## Exercise brief
Write out the text of each of the items below word for word, leaving out the pictures.

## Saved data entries

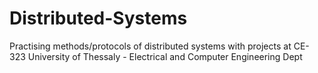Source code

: # Distributed-Systems
Practising methods/protocols of distributed systems with projects at CE-323 University of Thessaly - Electrical and Computer Engineering Dept 
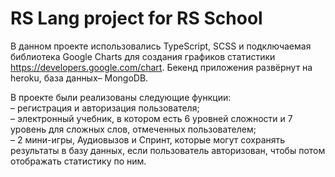 # RS Lang project for RS School

В данном проекте использовались TypeScript, SCSS и подключаемая библиотека Google Charts для создания графиков статистики https://developers.google.com/chart. Бекенд приложения развёрнут на heroku, база данных– MongoDB.

В проекте были реализованы следующие функции:  
– регистрация и авторизация пользователя;  
– электронный учебник, в котором есть 6 уровней сложности и 7 уровень для сложных слов, отмеченных пользователем;  
– 2 мини-игры, Аудиовызов и Спринт, которые могут сохранять результаты в базу данных, если пользователь авторизован, чтобы потом отображать статистику по ним.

## Answer for this exercise
Source code

: # Distributed-Systems
Practising methods/protocols of distributed systems with projects at CE-323 University of Thessaly - Electrical and Computer Engineering Dept 
 # RS Lang project for RS School

В данном проекте использовались TypeScript, SCSS и подключаемая библиотека Google Charts для создания графиков статистики https://developers.google.com/chart. Бекенд приложения развёрнут на heroku, база данных– MongoDB.

В проекте были реализованы следующие функции:  
– регистрация и авторизация пользователя;  
– электронный учебник, в котором есть 6 уровней сложности и 7 уровень для сложных слов, отмеченных пользователем;  
– 2 мини-игры, Аудиовызов и Спринт, которые могут сохранять результаты в базу данных, если пользователь авторизован, чтобы потом отображать статистику по ним.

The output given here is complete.